PU has partnerships with universities in the USA, UK, Australia, and Switzerland. International Week alone pulls in 70+ global academic leaders from 22+ countries every year. A COIL credit course runs with BFH – that’s Bern University of Applied Sciences in Switzerland. And the credentials speak for themselves: NAAC A++ accreditation, NIRF Top 50 Innovation Ranking, QS Diamond Rating.
What the Global Perspective Series really does – and this is the part that sticks – is it gets students thinking about the kind of impact they can make when they go back to their own communities. You sit across from someone like Shirin Ebadi, and something shifts. You start to absorb values like fairness and social responsibility in a way no textbook can deliver. You begin to feel the weight that education actually carries. That kind of exposure? It’s what turns students into future leaders who are globally aware and locally grounded at the same time.
FAQ – PU x IIMUN Global Perspective Series
What is the PU x IIMUN Global Perspective Series?

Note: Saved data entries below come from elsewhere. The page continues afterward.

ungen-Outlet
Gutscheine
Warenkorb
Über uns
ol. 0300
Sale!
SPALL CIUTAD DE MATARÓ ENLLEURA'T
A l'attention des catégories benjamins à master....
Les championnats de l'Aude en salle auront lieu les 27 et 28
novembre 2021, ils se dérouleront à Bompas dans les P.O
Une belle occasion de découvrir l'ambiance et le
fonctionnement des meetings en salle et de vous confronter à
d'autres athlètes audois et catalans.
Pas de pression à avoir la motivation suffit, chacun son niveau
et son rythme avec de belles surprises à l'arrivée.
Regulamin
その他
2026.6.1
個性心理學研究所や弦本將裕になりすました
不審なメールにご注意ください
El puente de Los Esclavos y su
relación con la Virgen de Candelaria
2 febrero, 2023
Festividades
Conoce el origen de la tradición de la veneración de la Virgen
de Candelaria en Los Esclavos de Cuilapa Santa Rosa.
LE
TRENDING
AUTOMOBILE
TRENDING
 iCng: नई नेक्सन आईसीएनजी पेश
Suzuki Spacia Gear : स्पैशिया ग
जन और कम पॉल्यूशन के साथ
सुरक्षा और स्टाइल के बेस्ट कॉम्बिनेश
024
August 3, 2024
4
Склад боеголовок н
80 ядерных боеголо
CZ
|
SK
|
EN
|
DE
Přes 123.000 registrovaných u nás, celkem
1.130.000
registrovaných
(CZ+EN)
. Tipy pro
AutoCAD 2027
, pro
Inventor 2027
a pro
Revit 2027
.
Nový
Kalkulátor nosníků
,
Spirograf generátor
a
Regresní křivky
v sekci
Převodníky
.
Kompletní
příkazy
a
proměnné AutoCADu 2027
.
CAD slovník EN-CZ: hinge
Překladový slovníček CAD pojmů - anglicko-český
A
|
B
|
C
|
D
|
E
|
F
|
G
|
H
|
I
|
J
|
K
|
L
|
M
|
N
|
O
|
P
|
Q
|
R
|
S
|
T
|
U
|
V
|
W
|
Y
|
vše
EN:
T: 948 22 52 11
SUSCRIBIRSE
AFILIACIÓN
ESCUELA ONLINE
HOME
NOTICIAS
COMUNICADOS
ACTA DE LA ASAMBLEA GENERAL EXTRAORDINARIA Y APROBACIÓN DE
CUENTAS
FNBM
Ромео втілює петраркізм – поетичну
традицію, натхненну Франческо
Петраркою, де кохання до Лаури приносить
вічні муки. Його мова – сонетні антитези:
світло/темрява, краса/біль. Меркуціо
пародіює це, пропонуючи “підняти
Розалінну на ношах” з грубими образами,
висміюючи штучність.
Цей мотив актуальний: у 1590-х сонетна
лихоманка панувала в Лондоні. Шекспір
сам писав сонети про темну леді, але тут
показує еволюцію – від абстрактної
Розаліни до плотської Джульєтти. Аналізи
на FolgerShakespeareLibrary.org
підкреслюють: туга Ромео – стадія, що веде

Parul University and IIMUN run this together. They bring Nobel laureates, global leaders, and changemakers straight to campus so students can interact with them directly. Leadership, justice, education, social responsibility – that’s the terrain these conversations cover.
Who is Shirin Ebadi?
Shirin Ebadi is Iranian lawyer, human rights activist, and former judge. Won the Nobel Peace Prize in 2003 – first Iranian and first Muslim woman to receive it, ever. She went on to co-found the Nobel Women’s Initiative and has 13 published books on human rights to her name.
Does Parul University have international exposure?
Absolutely. 3,500+ international students from 56+ countries. The IIMUN Global Perspective Series. A COIL course with BFH Switzerland. International Week with 70+ leaders from 22+ countries. Pathway programmes with universities across the USA, UK, and Australia. So yes, the exposure is real and it’s deep.